Doing parallel reduction for a non-commutative operator is a bit more involved, compared to commutative version. In the example we still use a addition over integers for the simplicity sake. It could be replaced, for example, with matrix multiplication which really is non-commutative. Note, when doing so, 0 should be replaced by a neutral element of the multiplication - i.e. an identity matrix.

```
static const int arraySize = 1000000;
static const int blockSize = 1024;
__global__ void sumNoncommSingleBlock(const int *gArr, int *out) {
int thIdx = threadIdx.x;
__shared__ int shArr[blockSize*2];
__shared__ int offset;
shArr[thIdx] = thIdx<arraySize ? gArr[thIdx] : 0;
if (thIdx == 0)
offset = blockSize;
__syncthreads();
while (offset < arraySize) { //uniform
shArr[thIdx + blockSize] = thIdx+offset<arraySize ? gArr[thIdx+offset] : 0;
__syncthreads();
if (thIdx == 0)
offset += blockSize;
int sum = shArr[2*thIdx] + shArr[2*thIdx+1];
__syncthreads();
shArr[thIdx] = sum;
}
__syncthreads();
for (int stride = 1; stride<blockSize; stride*=2) { //uniform
int arrIdx = thIdx*stride*2;
if (arrIdx+stride<blockSize)
shArr[arrIdx] += shArr[arrIdx+stride];
__syncthreads();
}
if (thIdx == 0)
*out = shArr[0];
}
...
sumNoncommSingleBlock<<<1, blockSize>>>(dev_a, dev_out);
```

In the first while loop executes as long as there are more input elements than threads.
In each iteration, a single reduction is performed and the result is compressed into the first half of the `shArr`

array.
The second half is then filled with new data.

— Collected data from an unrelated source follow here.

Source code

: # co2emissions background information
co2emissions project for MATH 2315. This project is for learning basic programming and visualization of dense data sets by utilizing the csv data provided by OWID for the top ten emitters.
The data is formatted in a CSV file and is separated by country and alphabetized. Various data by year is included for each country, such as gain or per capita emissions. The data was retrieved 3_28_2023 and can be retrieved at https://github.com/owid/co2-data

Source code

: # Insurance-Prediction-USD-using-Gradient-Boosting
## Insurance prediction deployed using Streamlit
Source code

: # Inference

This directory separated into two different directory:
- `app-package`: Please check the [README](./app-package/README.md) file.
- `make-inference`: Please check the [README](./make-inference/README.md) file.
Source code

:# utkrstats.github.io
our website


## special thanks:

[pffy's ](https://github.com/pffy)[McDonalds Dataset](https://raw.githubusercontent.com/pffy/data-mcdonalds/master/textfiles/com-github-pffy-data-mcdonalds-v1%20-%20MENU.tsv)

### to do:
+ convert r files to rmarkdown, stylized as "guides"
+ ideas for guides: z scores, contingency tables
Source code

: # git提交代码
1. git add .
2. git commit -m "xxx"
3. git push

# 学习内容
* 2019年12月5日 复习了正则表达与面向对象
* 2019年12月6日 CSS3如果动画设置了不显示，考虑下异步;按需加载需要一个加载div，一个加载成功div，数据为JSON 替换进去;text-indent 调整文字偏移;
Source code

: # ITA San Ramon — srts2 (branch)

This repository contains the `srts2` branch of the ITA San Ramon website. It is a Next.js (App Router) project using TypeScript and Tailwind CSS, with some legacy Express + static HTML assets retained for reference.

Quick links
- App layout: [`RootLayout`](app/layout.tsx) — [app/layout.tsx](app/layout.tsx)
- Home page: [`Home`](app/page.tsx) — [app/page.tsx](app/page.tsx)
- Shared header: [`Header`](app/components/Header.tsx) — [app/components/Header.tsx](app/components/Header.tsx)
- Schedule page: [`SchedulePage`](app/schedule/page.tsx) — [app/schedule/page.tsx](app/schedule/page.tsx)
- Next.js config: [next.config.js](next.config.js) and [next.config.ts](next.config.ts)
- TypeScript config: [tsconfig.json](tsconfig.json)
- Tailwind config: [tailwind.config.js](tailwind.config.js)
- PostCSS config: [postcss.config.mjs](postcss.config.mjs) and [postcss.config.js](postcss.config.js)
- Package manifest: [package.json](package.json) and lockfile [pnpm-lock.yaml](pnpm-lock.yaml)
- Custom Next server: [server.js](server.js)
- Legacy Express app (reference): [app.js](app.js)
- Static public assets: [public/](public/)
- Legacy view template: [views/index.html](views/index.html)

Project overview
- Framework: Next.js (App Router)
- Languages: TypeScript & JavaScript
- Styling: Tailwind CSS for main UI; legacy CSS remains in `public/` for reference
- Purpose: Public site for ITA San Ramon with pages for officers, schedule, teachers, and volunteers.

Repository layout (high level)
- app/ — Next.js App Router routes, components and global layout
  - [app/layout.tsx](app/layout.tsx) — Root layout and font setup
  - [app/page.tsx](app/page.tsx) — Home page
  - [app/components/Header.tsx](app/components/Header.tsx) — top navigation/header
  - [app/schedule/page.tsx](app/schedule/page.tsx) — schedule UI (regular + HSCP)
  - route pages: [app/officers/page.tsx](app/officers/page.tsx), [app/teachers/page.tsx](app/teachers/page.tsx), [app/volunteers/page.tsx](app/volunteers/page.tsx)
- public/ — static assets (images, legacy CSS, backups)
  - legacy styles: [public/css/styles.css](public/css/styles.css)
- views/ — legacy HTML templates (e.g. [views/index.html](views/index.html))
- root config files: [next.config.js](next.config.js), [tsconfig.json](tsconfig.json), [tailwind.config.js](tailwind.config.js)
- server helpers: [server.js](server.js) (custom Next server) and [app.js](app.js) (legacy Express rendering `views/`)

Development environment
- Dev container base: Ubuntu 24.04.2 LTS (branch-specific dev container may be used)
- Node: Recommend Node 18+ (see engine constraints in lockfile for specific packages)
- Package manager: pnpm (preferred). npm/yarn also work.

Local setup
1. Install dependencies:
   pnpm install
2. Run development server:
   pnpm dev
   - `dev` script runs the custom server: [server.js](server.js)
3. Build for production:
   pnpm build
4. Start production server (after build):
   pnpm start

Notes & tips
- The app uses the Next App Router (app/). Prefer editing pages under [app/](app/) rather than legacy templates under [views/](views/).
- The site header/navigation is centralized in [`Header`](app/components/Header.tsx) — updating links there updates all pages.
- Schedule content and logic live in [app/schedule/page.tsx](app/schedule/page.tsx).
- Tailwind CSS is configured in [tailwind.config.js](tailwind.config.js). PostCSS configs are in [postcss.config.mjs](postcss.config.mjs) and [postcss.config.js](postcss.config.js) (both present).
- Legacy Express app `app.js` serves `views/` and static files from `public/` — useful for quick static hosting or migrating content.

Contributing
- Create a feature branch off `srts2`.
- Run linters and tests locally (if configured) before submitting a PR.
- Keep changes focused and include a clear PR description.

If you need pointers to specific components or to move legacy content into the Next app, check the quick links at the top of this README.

Once all data is loaded from `gArr`

, the second loop executes.
Now, we no longer compress the result (which costs an extra `__syncthreads()`

).
In each step the thread n access the `2*n`

-th active element and adds it up with `2*n+1`

-th element:

There are many ways to further optimize this simple example, e.g. through warp-level reduction and by removing shared memory bank conflicts.